The time you visit the search engines can make a three-digit price difference. Prices will go up and down based on the number and population of people bidding on that day. If a company hires a lot of new drivers, it can increase the price for other new drivers to deter them.

Evening searches tend to get more expensive deals than early morning searches, and night owls looking for deals in the early hours may end up with hundreds of pounds in their pockets as they could be considered insomniacs living in the wild and taking risks behind the wheel.

Add-ons

The FCA’s rules apply to likewise policies.
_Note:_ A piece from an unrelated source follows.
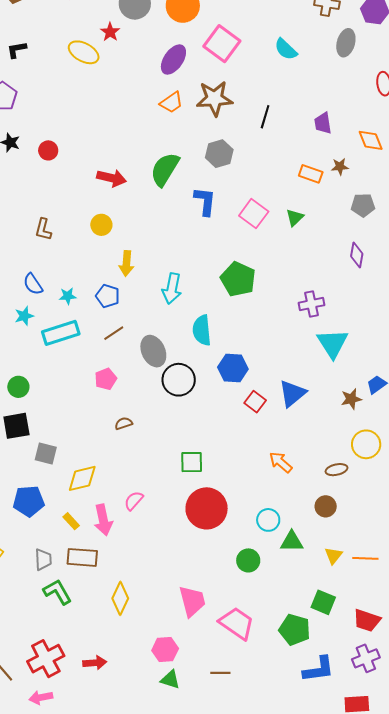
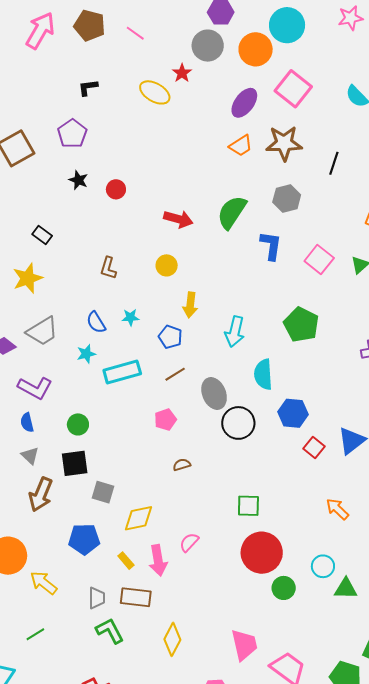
cyan star: (68, 296) -> (130, 317), moved
green circle: (248, 560) -> (284, 588), moved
Some loyal customers can accumulate unwanted add-ons over the years without realizing it, and these eventually show up in the renewal price. Check your current policy to see if you need perks like international travel, accident and equipment coverage before you compare online.

Miscellaneous tricks

The price of a premium often depends on seemingly random factors, and a few tweaks to an app can lower it. For example, younger drivers can sometimes benefit from adding an older driver to their policy. Insurance companies may be shocked by some job titles, but not other descriptions of the same role. One reader was cited more when choosing a dental surgeon from the dropdown list than referring to himself as a dentist, while painters seem to be considered less serious than artists.

Finally, make sure you are on the electoral roll. Insurance companies usually use this for identity verification, and if your absence makes this work difficult, they will charge you for it in the quote.